Senator Tim Kaine may have helped Hillary Clinton secure thirteen electoral votes, but privately she blames her running mate for her 2016 loss to President Donald J. Trump, a former staffer for the campaign tells The Chronicle.
Clinton believes that Kaine was the wrong choice as a running mate. He had been selected because Clinton’s advisers were sure that he wouldn’t overshadow the top of the ticket. At the time, they feared that selecting a minority or an individual with too much charisma would make Clinton look boring by comparison.
“At a time when white men are loathed inside the Democratic Party, Hillary chose Tim. In hindsight she should not have selected a southerner… [she] should have selected someone of the Rust Belt constituency, like Sherrod Brown of Ohio,” the source explains.
“Hillary didn’t have good strategists,” he concedes. “She was very poorly served by the people around her and they completely took the Rust Belt for granted.”
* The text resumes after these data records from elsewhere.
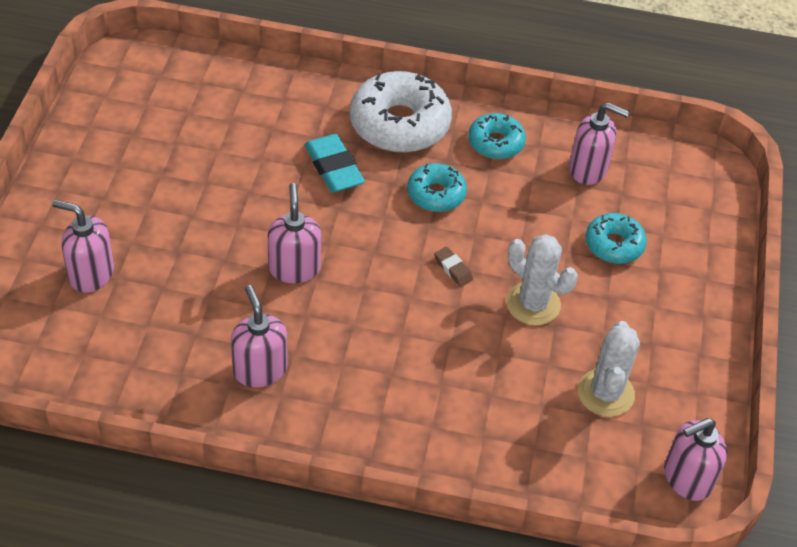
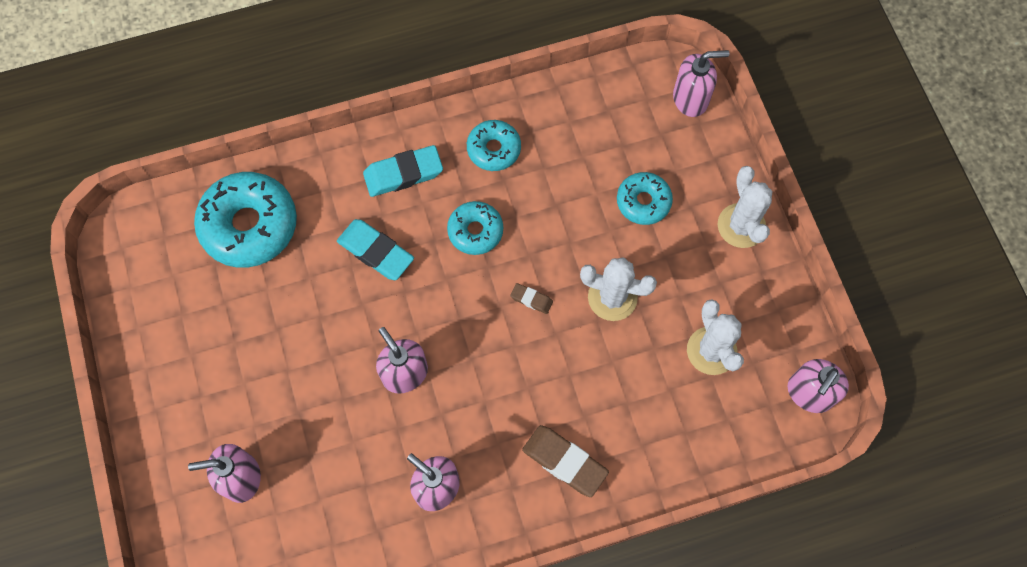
camera: 25 degrees left, 20 degrees up
(237, 100) = (249, 225): none -> turquoise donut
(396, 410) = (564, 462): none -> brown eraser
(399, 124) = (403, 174): white donut -> turquoise eraser
(588, 169) = (583, 135): pink soap dispenser -> pink soap dispenser (691, 98)
(702, 308) = (741, 226): none -> white cactus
Clinton had wanted badly to name an African American to the ticket, and serious discussions were had about nominating Governor Deval Patrick, but Massachusetts was already in the bag.
A faction of campaign advisers wanted Clinton to name another woman to the ticket. Nominating Senator Susan Collins would have allowed Clinton to project a narrative of bipartisanship and would have opened up a Senate seat in a Democrat-leaning state.
But Clinton’s advisers were young and found the entire notion of bipartisanship generally distasteful. They were more worried about exciting the progressive base following a difficult primary challenge in Bernie Sanders. Many of her campaign aides felt uncomfortable with the centrist brand that the Clintons had built in the 1990s and later in the Senate.
In the end, Clinton herself nixed the idea of naming a woman to the ticket as being ‘too precedent-setting’. Others felt that Clinton didn’t want to share the spotlight with another ‘first’, while Robbie Mook — who wielded enormous power over the Clinton brand — felt that Virginia was the middle ground, where the Democratic Party’s growth opportunity was most ripe.
In hindsight, they were appealing to the wrong base.